Gegenüber des Doms befindet sich das Pilgerhospiz von Siena, das „Ospedale Santa Maria della Scala“. Zahlreiche Kapellen und das höhlenartige Untergeschoss begeistern auch heute noch. Dass Siena schon immer eine religiöse Stadt war, zeigen die vielen Kirchen der Stadt ebenso wie die Tatsache, dass eine der berühmtesten Heiligen Italiens aus Siena stammte. Die Schutzpatronin Italiens wurde sowohl als Gelehrte geschätzt als auch als äußerst mutige Frau, die gegen das Kirchenschisma des Mittelalters kämpfte. Im Dommuseum befindet sich Duccios berühmte Madonna, eines der großen Gemälde der gotischen Epoche. Außerdem befinden sich im „Museo dell´Opera del Duomo“ noch weitere Kunstwerke wie prächtig verzierte Kirchenfenster.

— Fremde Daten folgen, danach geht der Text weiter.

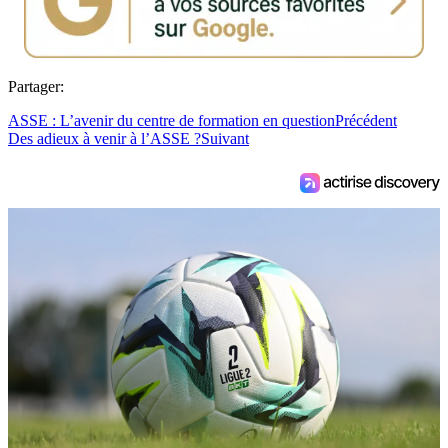
Partager:
ASSE : L’avenir du centre de formation en question
Précédent
Des adieux à venir à l’ASSE ?
Suivant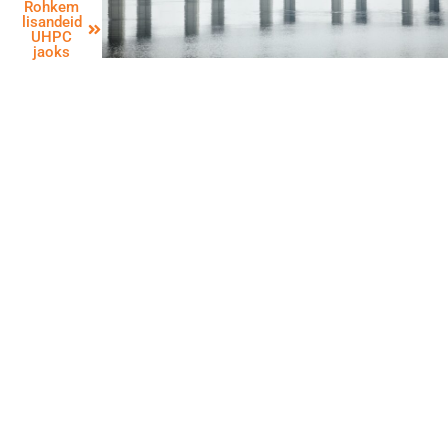
Rohkem
lisandeid
UHPC
jaoks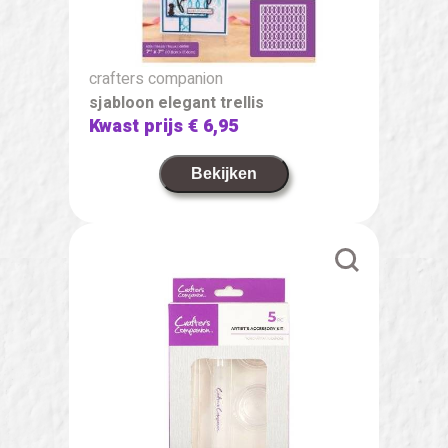
crafters companion
sjabloon elegant trellis
Kwast prijs
€ 6,95
Bekijken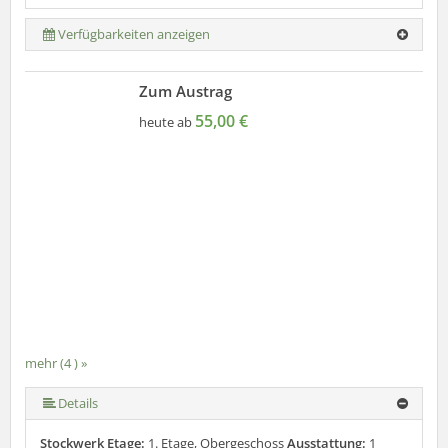
Verfügbarkeiten anzeigen
Zum Austrag
55,00 €
heute ab
mehr (4 ) »
Details
Stockwerk Etage:
1. Etage, Obergeschoss
Ausstattung:
1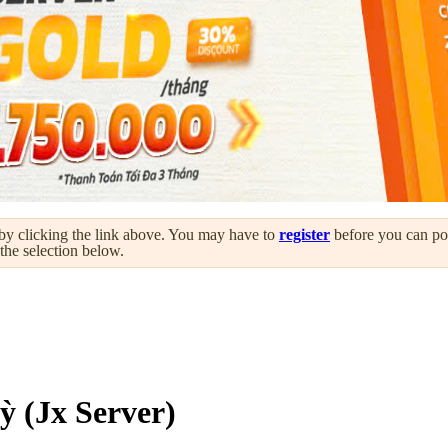
by clicking the link above. You may have to
register
before you can post
 the selection below.
 (Jx Server)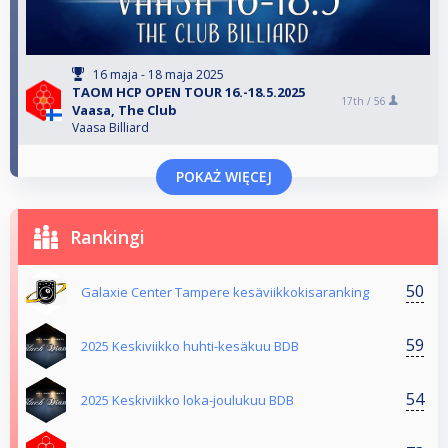
16 maja - 18 maja 2025
TAOM HCP OPEN TOUR 16.-18.5.2025
17th /
56
Vaasa, The Club
Vaasa Billiard
POKAŻ WIĘCEJ
Rankingi
50
Galaxie Center Tampere kesäviikkokisaranking
59
2025 Keskiviikko huhti-kesäkuu BDB
54
2025 Keskiviikko loka-joulukuu BDB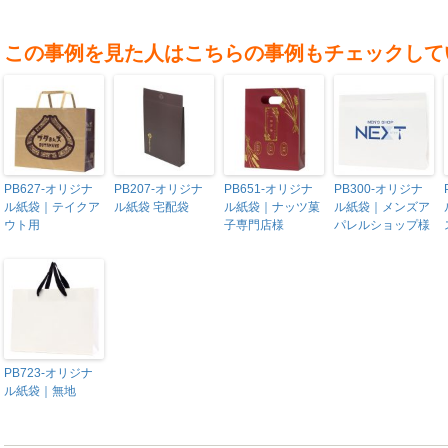
この事例を見た人はこちらの事例もチェックして
PB627-オリジナ
PB207-オリジナ
PB651-オリジナ
PB300-オリジナ
ル紙袋｜テイクア
ル紙袋 宅配袋
ル紙袋｜ナッツ菓
ル紙袋｜メンズア
ウト用
子専門店様
パレルショップ様
PB723-オリジナ
ル紙袋｜無地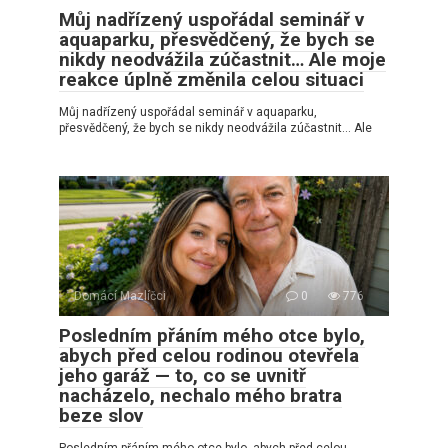
Můj nadřízený uspořádal seminář v
aquaparku, přesvědčený, že bych se
nikdy neodvážila zúčastnit… Ale moje
reakce úplně změnila celou situaci
Můj nadřízený uspořádal seminář v aquaparku,
přesvědčený, že bych se nikdy neodvážila zúčastnit… Ale
Domácí Mazlíčci
0
776
Posledním přáním mého otce bylo,
abych před celou rodinou otevřela
jeho garáž — to, co se uvnitř
nacházelo, nechalo mého bratra
beze slov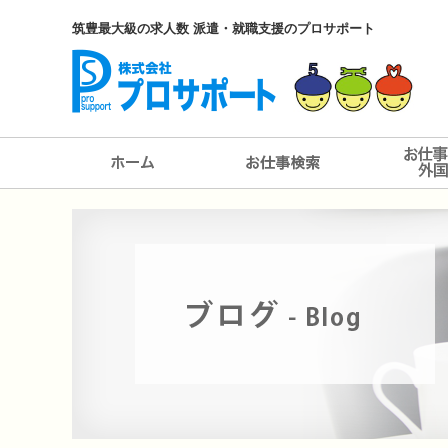
筑豊最大級の求人数 派遣・就職支援のプロサポート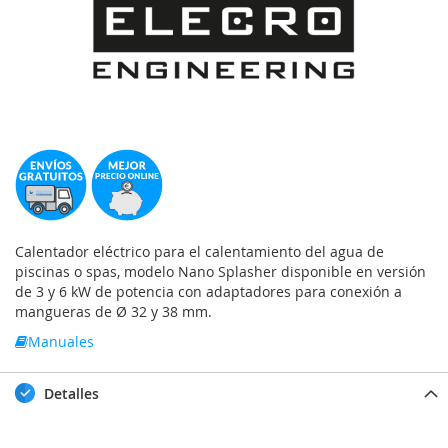
Calentador eléctrico para el calentamiento del agua de
piscinas o spas, modelo Nano Splasher disponible en versión
de 3 y 6 kW de potencia con adaptadores para conexión a
mangueras de Ø 32 y 38 mm.
Manuales
Detalles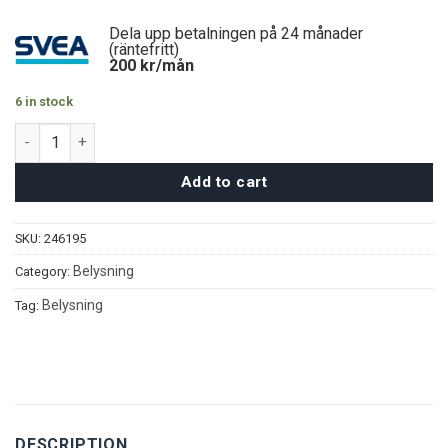
Dela upp betalningen på 24 månader
(räntefritt)
200
kr/mån
6 in stock
Eleanor Taklampa quantity
Add to cart
SKU:
246195
Belysning
Category:
Belysning
Tag:
DESCRIPTION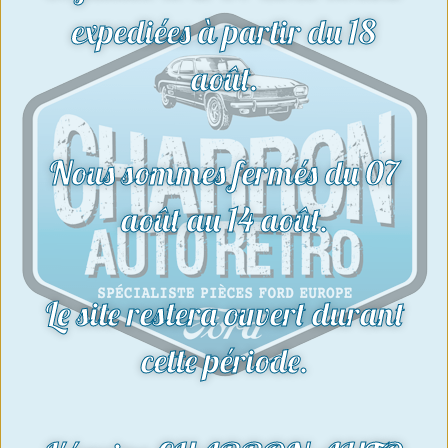
Voir le produit
expediées à partir du 18
août.
Nous sommes fermés du 07
août au 14 août.
Le site restera ouvert durant
cette période.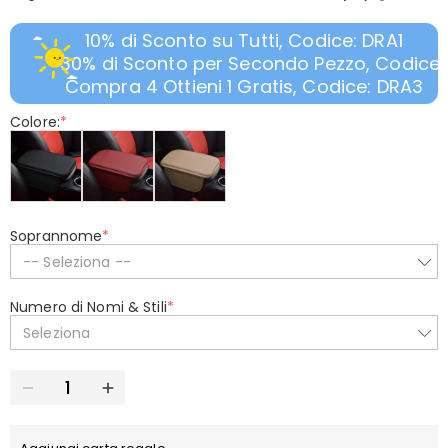
10% di Sconto su Tutti, Codice: DRA1
30% di Sconto per Secondo Pezzo, Codice:
Compra 4 Ottieni 1 Gratis, Codice: DRA3
Colore:
*
Soprannome
*
-- Seleziona --
Numero di Nomi & Stili
*
Seleziona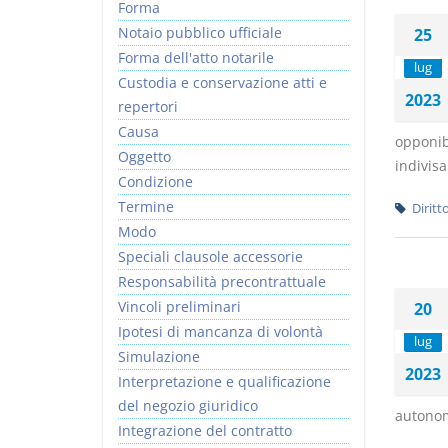
Forma
Notaio pubblico ufficiale
25
Forma dell'atto notarile
lug
Custodia e conservazione atti e
2023
repertori
Causa
opponib
Oggetto
indivisa
Condizione
Termine
Diritt
Modo
Speciali clausole accessorie
Responsabilità precontrattuale
Vincoli preliminari
20
Ipotesi di mancanza di volontà
lug
Simulazione
2023
Interpretazione e qualificazione
del negozio giuridico
autonom
Integrazione del contratto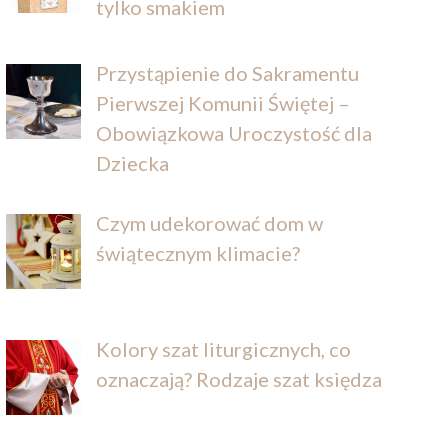
tylko smakiem
Przystąpienie do Sakramentu
Pierwszej Komunii Świętej –
Obowiązkowa Uroczystość dla
Dziecka
Czym udekorować dom w
świątecznym klimacie?
Kolory szat liturgicznych, co
oznaczają? Rodzaje szat księdza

Auch wenn der Palio di Siena nicht gerade stattfindet ist die Piazza del Campo auf jeden Fall den Besuch wert. Eigentümlich wirkt dieser Mittelpunkt von Siena, der im 14. Jahrhundert angelegt wurde. Der relativ kleine Marktplatz ist von recht hohen Gebäuden umgeben, was ihn wie ein abgegrenzter Bereich wirken lässt. Der Schein trügt nicht, in der Antike befand sich an Ort und Stelle ein Theater. Im Mittelalter wurde der Platz auch mit rotem Backstein und Streifen aus hellem Travertin gepflastert, was ihm sein spezielles Aussehen verleiht.
Direkt an der Piazza del Campo befindet sich der Palazzo Publico, das im Mittelalter entstandene Rathaus der Stadt. Dort regierte einst die sogenannte „Podesta“ der Stadt und auch Siena ließ es sich nicht nehmen berühmte Künstler für die Gestaltung ihrer Gebäude zu engagieren. So entstand die Darstellung der „Guten und schlechten Regierung“ des Frührenaissance-Malers Ambrogio Lorenzetti.

Begeistert wird ein Besucher der Stadt auch sein von dem „Torre del Mangia“, dem zum Palazzo Publico gehörenden 102 Meter hohen Turm. Er ist für Besucher zugänglich und keiner sollte es sich nehmen lassen, von diesem Aussichtspunkt aus den Blick über die Stadt zu genießen.